File ~\anaconda3\lib\site-packages\sb3_contrib\common\maskable\distributions.py:231, in MaskableMultiCategoricalDistribution.apply_masking(self, masks) 228 masks = th.as_tensor(masks) 230 # Restructure shape to align with logits --> 231 masks = masks.view(-1, sum(self.action_dims)) 233 # Then split columnwise for each discrete action 234 split_masks = th.split(masks, tuple(self.action_dims), dim=1)
RuntimeError: shape '[-1, 1600]' is invalid for input of size 800
I am running learning progamme with an action being a MultiBinary space with 800 selections of 0, 1.
The action space is defined as below:
self.action_space = spaces.MultiBinary(800)
Within the custom environment class, an "action_mask" function was created such that it returns a List of 800 boolean values.

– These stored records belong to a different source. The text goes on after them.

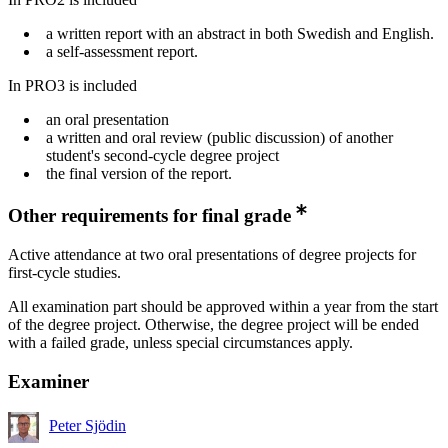
a written report with an abstract in both Swedish and English.
a self-assessment report.
In PRO3 is included
an oral presentation
a written and oral review (public discussion) of another
student's second-cycle degree project
the final version of the report.
Other requirements for final grade
Active attendance at two oral presentations of degree projects for
first-cycle studies.
All examination part should be approved within a year from the start
of the degree project. Otherwise, the degree project will be ended
with a failed grade, unless special circumstances apply.
Examiner
Peter Sjödin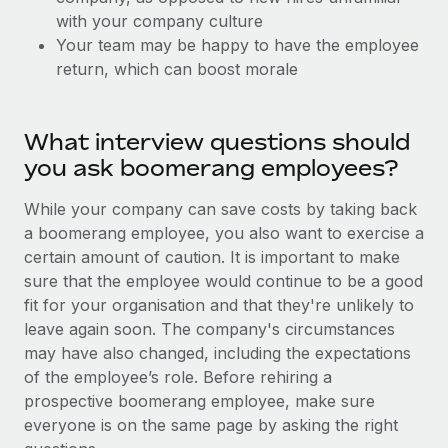
Explore partnership opportunities with us
SERVICES
with your company culture
Salary & Talent Insights
Ask an expert
Your team may be happy to have the employee
Remote Build
Coming soon
return, which can boost morale
Get expert help on global HR & compliance
Integrations and AI Automations Consulting
Insights center
Background checks
Get support
Simplify your candidate screening processes
What interview questions should
CASE STUDIES
you ask boomerang employees?
See all resources
Compliance watchtower
Stay ahead of compliance risks
While your company can save costs by taking back
BLOG
a boomerang employee, you also want to exercise a
Device management
certain amount of caution. It is important to make
Global Payroll
Provision and track IT devices globally
sure that the employee would continue to be a good
EOR & PEO
fit for your organisation and that they're unlikely to
Entity setup
leave again soon. The company's circumstances
Establish compliant entities fast
Contractor Management
may have also changed, including the expectations
of the employee’s role. Before rehiring a
Mobility & Relocation
Compliance
prospective boomerang employee, make sure
Relocate employees with ease
everyone is on the same page by asking the right
Taxes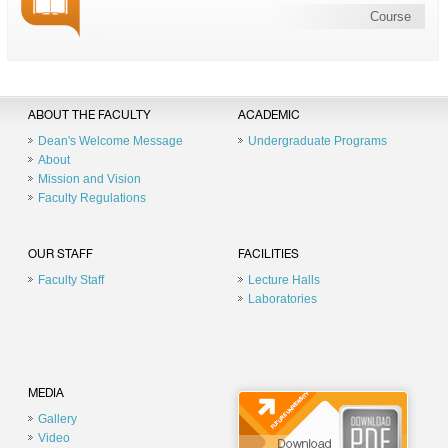
Course
ABOUT THE FACULTY
ACADEMIC
Dean's Welcome Message
Undergraduate Programs
About
Mission and Vision
Faculty Regulations
OUR STAFF
FACILITIES
Faculty Staff
Lecture Halls
Laboratories
MEDIA
Gallery
Video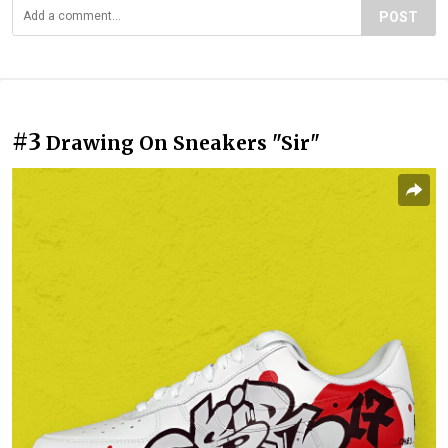
POST
#3
Drawing On Sneakers "Sir"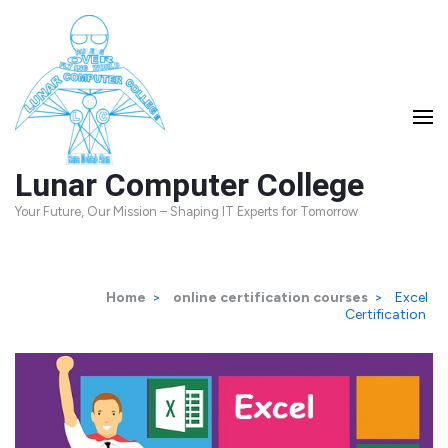
Skip
to
content
(Press
Enter)
Lunar Computer College
Your Future, Our Mission – Shaping IT Experts for Tomorrow
Home
>
online certification courses
>
Excel
Certification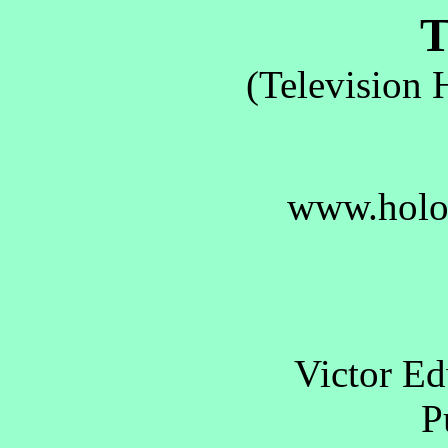
T.
(Television 
www.holo
Victor E
Pu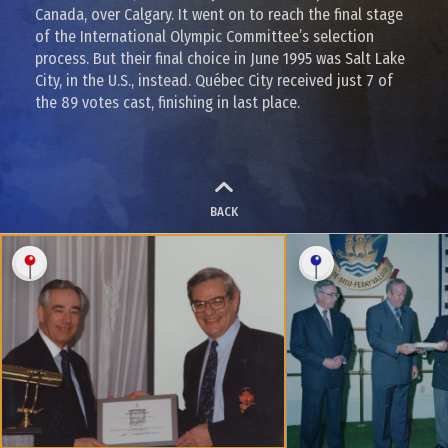
Canada, over Calgary. It went on to reach the final stage
of the International Olympic Committee’s selection
process. But their final choice in June 1995 was Salt Lake
City, in the U.S., instead. Québec City received just 7 of
the 89 votes cast, finishing in last place.
BACK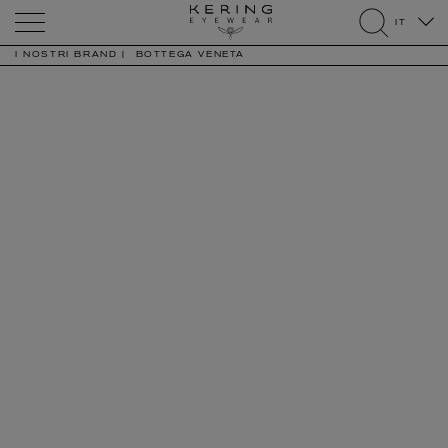
Kering
IT
Eyewear
search
I NOSTRI BRAND
BOTTEGA VENETA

Now, when I follow the document and start to train the model, the error message pops:
from sb3_contrib import MaskablePPO
from Equities_RL_Env import Equities_RL_Env
import time
from sb3_contrib.common.maskable.utils import get_action_masks
models_dir = f"models/V1 31-Jul/"
logdir = f"logs/{time.strftime('%d %b %Y %H-%M',time.localtime())}/"
if not os.path.exists(models_dir):
os.makedirs(models_dir)
if not os.path.exists(logdir):
os.makedirs(logdir)
env = Equities_RL_Env(Normalize_frame(historical_frame), pf)
env.reset()
model = MaskablePPO('MlpPolicy', env, verbose=1, tensorboard_log=logdir)
TIMESTEPS = 1000
iters = 0
while iters <= 1000000:
iters += 1
model.learn(total_timesteps=TIMESTEPS, reset_num_timesteps=False, tb_log_name=f"PPO")
model.save(f"{models_dir}/{TIMESTEPS*iters}")
May I know is there a way to define that shape within the custom environment?